Nach dem Ersten Weltkrieg
Dima Slobodeniouk gehört zu den spannendsten Dirigenten seiner Generation. In seiner Heimatstadt Moskau sowie in Finnland ausgebildet, vereint er zwei europäische Musiktraditionen. Vermehrt sind die großen Orchester auf ihn aufmerksam geworden, darunter die Berliner Philharmoniker sowie die großen Orchester von München, Leipzig, Amsterdam, London und Tokio.

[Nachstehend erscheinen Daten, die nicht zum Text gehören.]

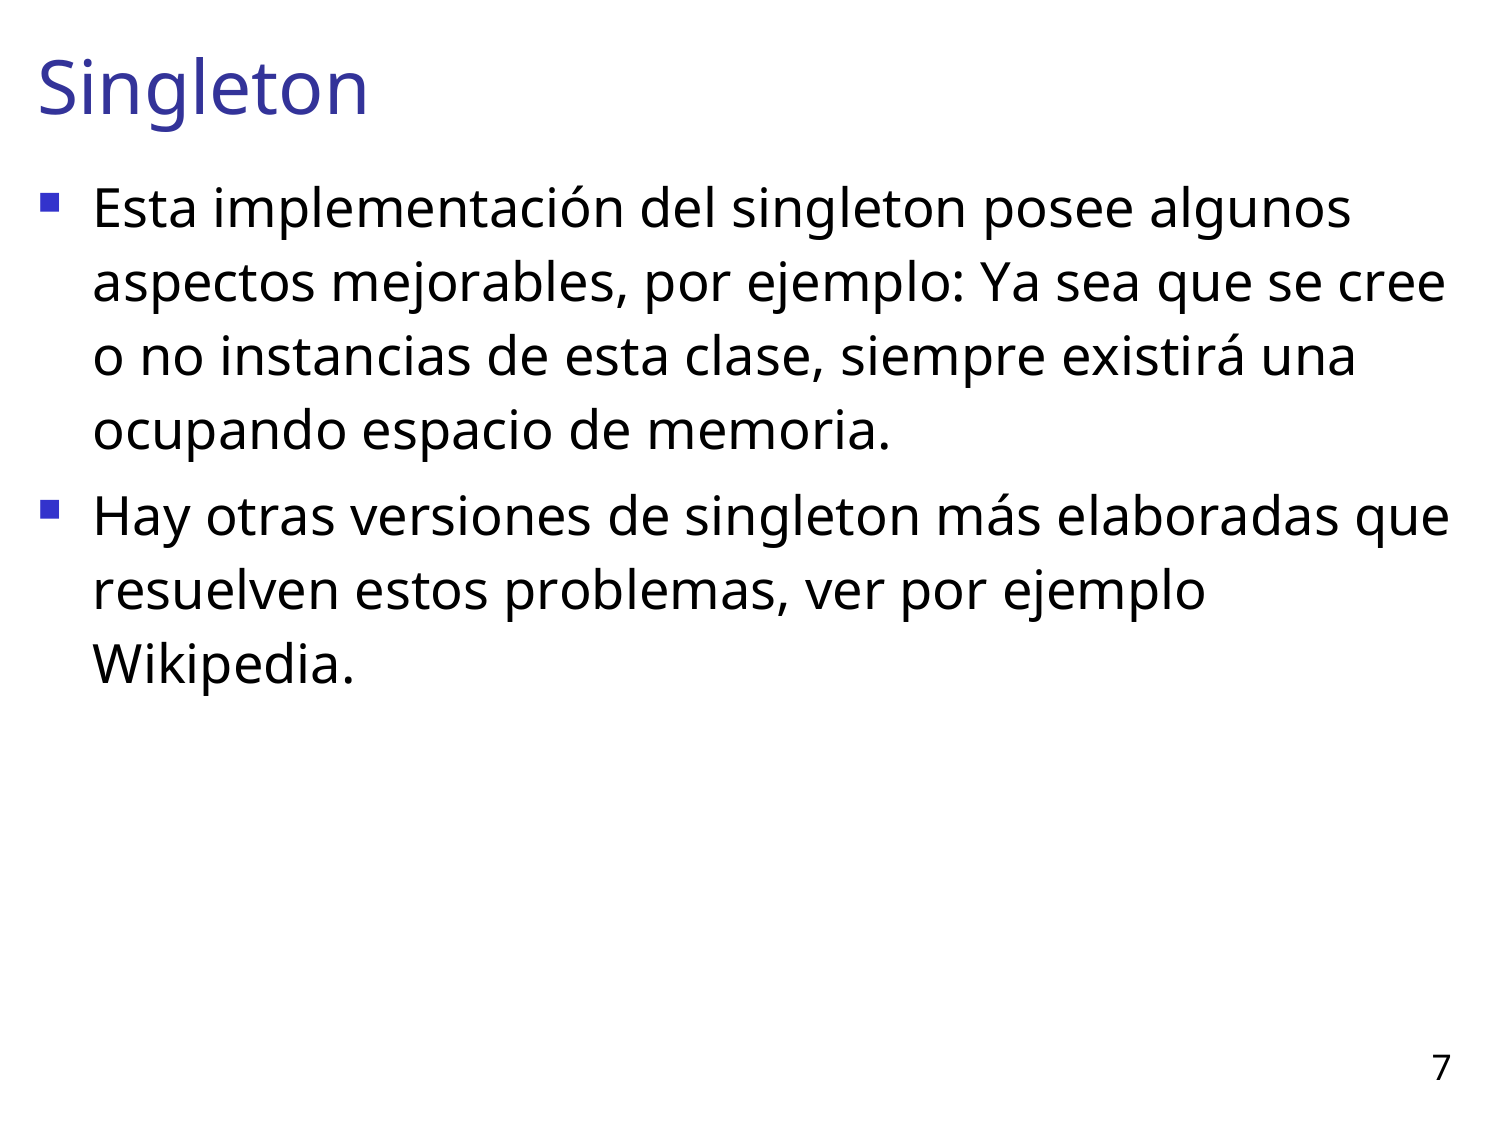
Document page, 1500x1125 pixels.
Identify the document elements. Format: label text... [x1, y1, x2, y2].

title Singleton [37, 19, 1466, 151]
list Esta implementación del singleton posee algunos aspectos mejorables, por ejemplo: Ya sea que se cree o no instancias de esta clase, siempre existirá una ocupando espacio de memoria. Hay otras versiones de singleton más elaboradas que resuelven estos problemas, ver por ejemplo Wikipedia. [37, 169, 1462, 998]
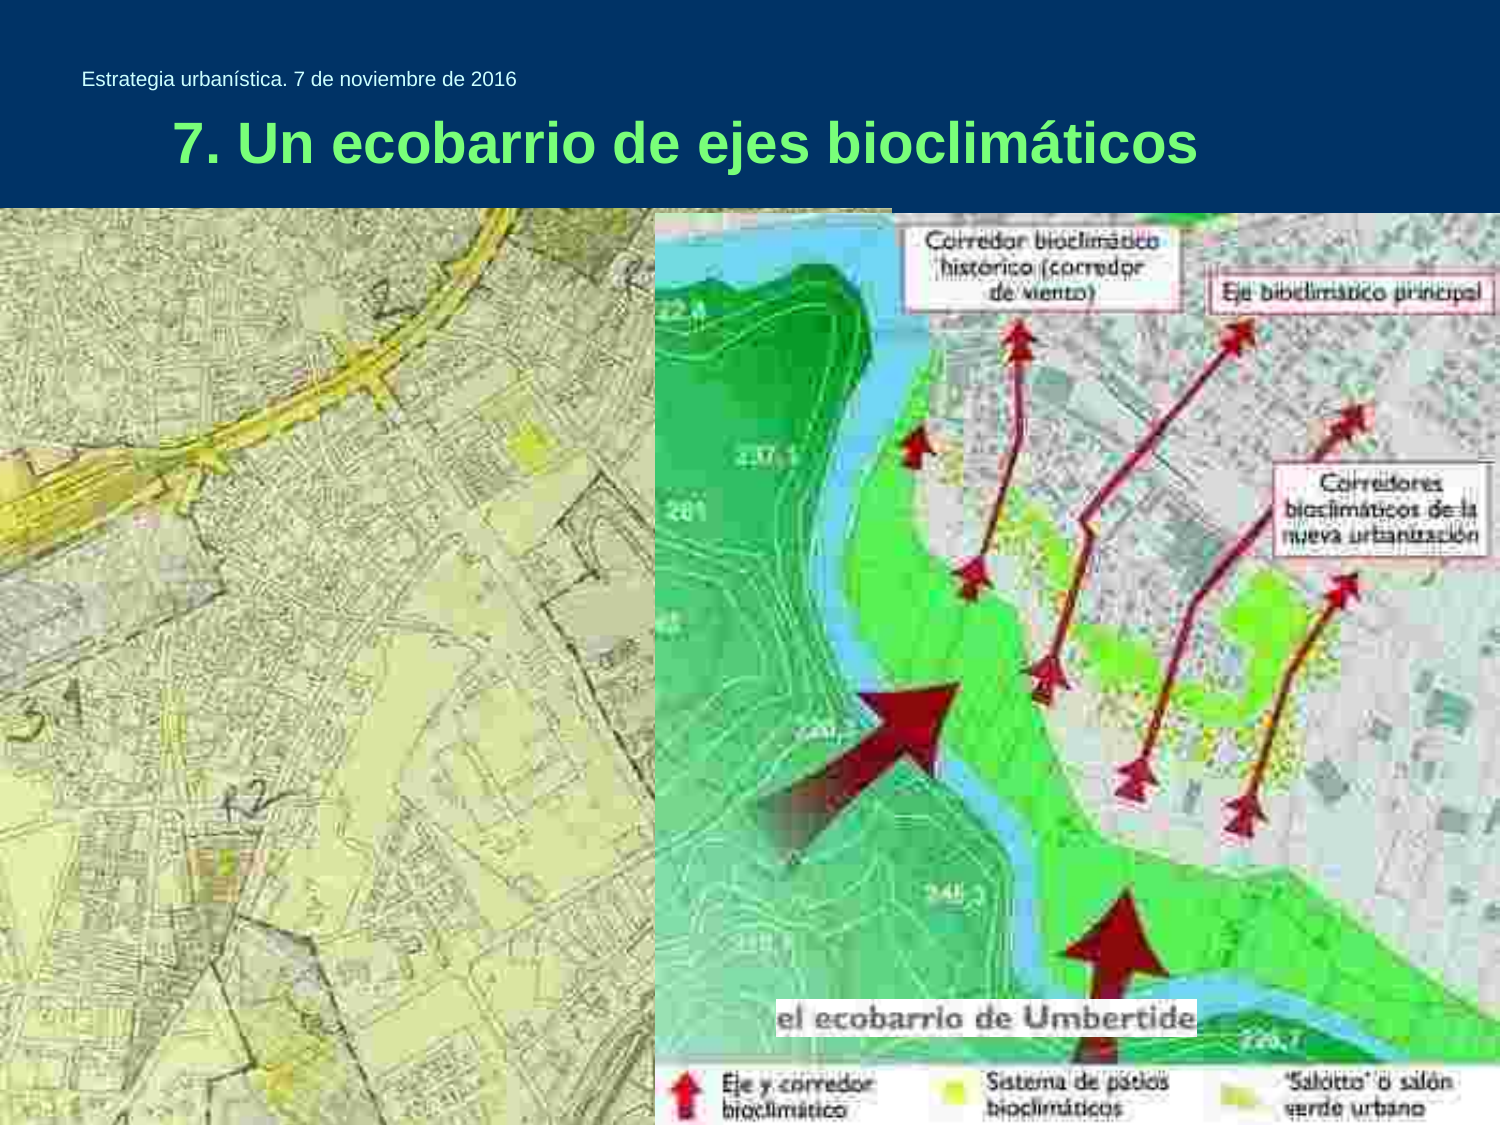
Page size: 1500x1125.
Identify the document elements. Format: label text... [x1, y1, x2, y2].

text_box 7. Un ecobarrio de ejes bioclimáticos [157, 98, 1232, 183]
text_box Estrategia urbanística. 7 de noviembre de 2016 [66, 57, 532, 98]
picture [0, 208, 1500, 1125]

Nach der Wiedereröffnung des Kulturlebens musste das ursprünglich groß dimensionierte Programm mit dem RSO Wien reduziert werden, ohne seinen Charakter einzubüßen. So dirigiert Dima Slobodeniouk nun zwei Komponisten, deren Werke mit nur wenigen Jahren Abstand entstanden sind und die doch unterschiedlicher kaum sein könnten. Dabei eint Strawinsky und Korngold, dass man ihnen noch zu Lebzeiten vorwarf, in ihrer Musik die neuesten Kompositions-Entwicklungen zu ignorieren – was beide lächelnd wegsteckten, feierten sie doch auf ihrem Gebiet große internationale Erfolge.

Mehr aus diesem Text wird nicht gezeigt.